Volunteers make treasures for kids
Volunteers at Fellowship Baptist Church in Polson are getting an early start on the holiday season by collecting items that will go in shoe-box-sized treasure chest and given as gifts to needy children around the world.
Inside the red and green cardboard frame an opportunity awaits for volunteers to share good will and help someone they will likely never meet.
Rhonda Crowl of Polson knows the joy of those recipients firsthand. In her position as the Northwest Montana Area Operation Christmas Child coordinator, Crowl traveled to Haiti last year to watch children get their gift.
It was a big occasion, Crowl said.
“They go to places that have never seen anything like this,” Crowl said.
The children dressed in their very best outfits, borrowed clothes or whatever they could find to go to church, she said.
“We sang with them and gave them lots of love,” she said. “Then we told them the story of Jesus and how Jesus was a gift to us.”
Crowl said the children’s understanding of Jesus’ gift was astounding.
“They learn the idea that someone else in the world loves them like Jesus,” she said.
Once the story is told, and the stage is set, Crowl said a countdown begins.
And at just the right time, the children are given permission to open their gifts.
But Crowl said that in her Haiti experience, kids receiving their gift box did not tear paper off and throw trinkets into the air looking for something more. Instead, some peeked inside, then held it tight as if they did not believe their eyes. A moment later, another peek. And finally, the treasure chest was opened and each child found the treasures a complete stranger who loved them sent all the way to their neighborhood.

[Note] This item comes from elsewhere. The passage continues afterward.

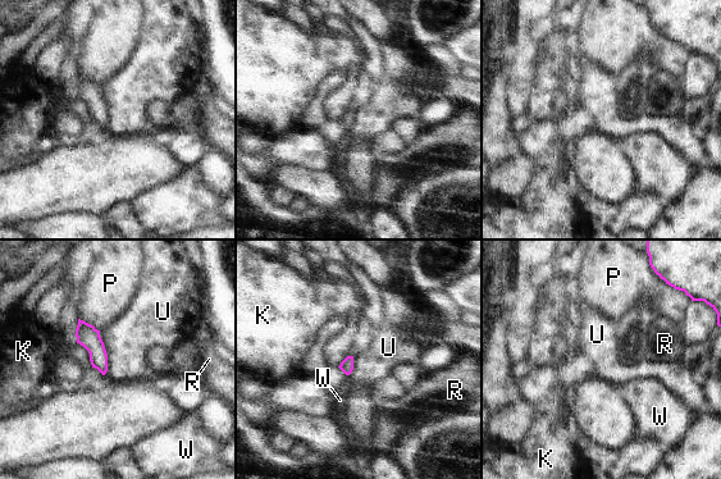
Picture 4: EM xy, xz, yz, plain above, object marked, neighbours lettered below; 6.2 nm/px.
keep()
K, P, R, U and W are other cells; border along (99, 331), (106, 354), (105, 374) in picture 4; none of them fits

“Inside these boxes are treasures that they had never dreamed of,” Crowl said.
Soap and a wash cloth is a universal favorite, she said.
One by one, children search their boxes. And because each and every box is created and packed individually, every gift is different.
Crowl said it is clear God uses people who pack these boxes to bless those who receive them.
One story that touched Crowl’s heart is that of an Operation Christmas Child box volunteer who, after praying about what to put in her box, felt strongly she needed to put a pair of orthopedic shoes inside. When the child who received that box found the shoes, his eyes filled with tears. It turned out he was in desperate need of orthopedic shoes and he and his guardians were praying for months that God would provide them.
“God builds these boxes for specific kids,” she said. “God knows exactly what those boxes need and they meet specific needs of the exact child they go to.”
At the event Crowl attended a young pregnant mother with three kids under four years old kneeled down near Crowl. The mother, overwhelmed with joy kept thanking box give-away organizers for their incredible gift.
Without the gift-box support, her children would have nothing, Crowl said.
Children become thrilled at seemingly commonplace things.
School supplies are a bit hit.
“Without school supplies they can’t go to school,” she said. “They can’t even imagine how exciting it will be to go to school.”
Plastic boxes are coveted by recipients, she said.
Reusable boxes mean that child or her family can use it for water, to eat from or a host of other purposes, she said.
But the joy does not stop at the box recipients, Crowl said.
As she was leaving Haiti, Crowl said she peeked into the door front of one recipient and saw that child with his box on the floor surrounded by his entire family, taking each item out one at a time and examining it.
But boxes don’t just go to places that most folks recognize. Many boxes are taken far into the back country.
They are taken by camel, by yak or on someone’s shoulders to wherever they are needed.
Run by Samaritan’s Purse, Operation Christmas Child is a worldwide outreach.
The idea, introduced to the Polson congregation three years ago, is a growing success with an eternal impact.
In its first year collecting hand-built boxes, Fellowship Baptist Church volunteers sent off 197 boxes. In its second year, the group collected 279 boxes and now, in its third year, the group is hoping for more than 300 boxes.
Though boxes are distributed throughout the world at different times of the year, they are collected in November throughout the charity organization.
Boxes are sent from church sites to relay centers. They are then sent to processing centers and destined for different places around the globe.
Though Polson volunteers don’t know where their boxes will go this year, they know that God is in charge, and their gifts will travel to the right boy or girl.
Fellowship Baptist Church boxes have traveled to Mexico and Mongolia so far.
Operation Christmas Child is open for all kinds of groups, all kinds of church denominations.
And packing a shoebox is easy.
Volunteers choose whether their box will be delivered to a boy or girl, then choose their age category.
Boxes are filled with gifts that will be special to that child and is designed for the right age and sex. Shoeboxes can also have things like hygiene items and school supplies as well.
Operation Christmas Child asks donors to include $7 for each box to help pay for shipping and before sending the box off to its recipient, organizers request that volunteers pray for that child, and maybe include a personal note.
Boxes are then sent to places around the globe.
Crowl said anyone interested in participating in next year’s Operation Christmas Child outreach can contact her through the church.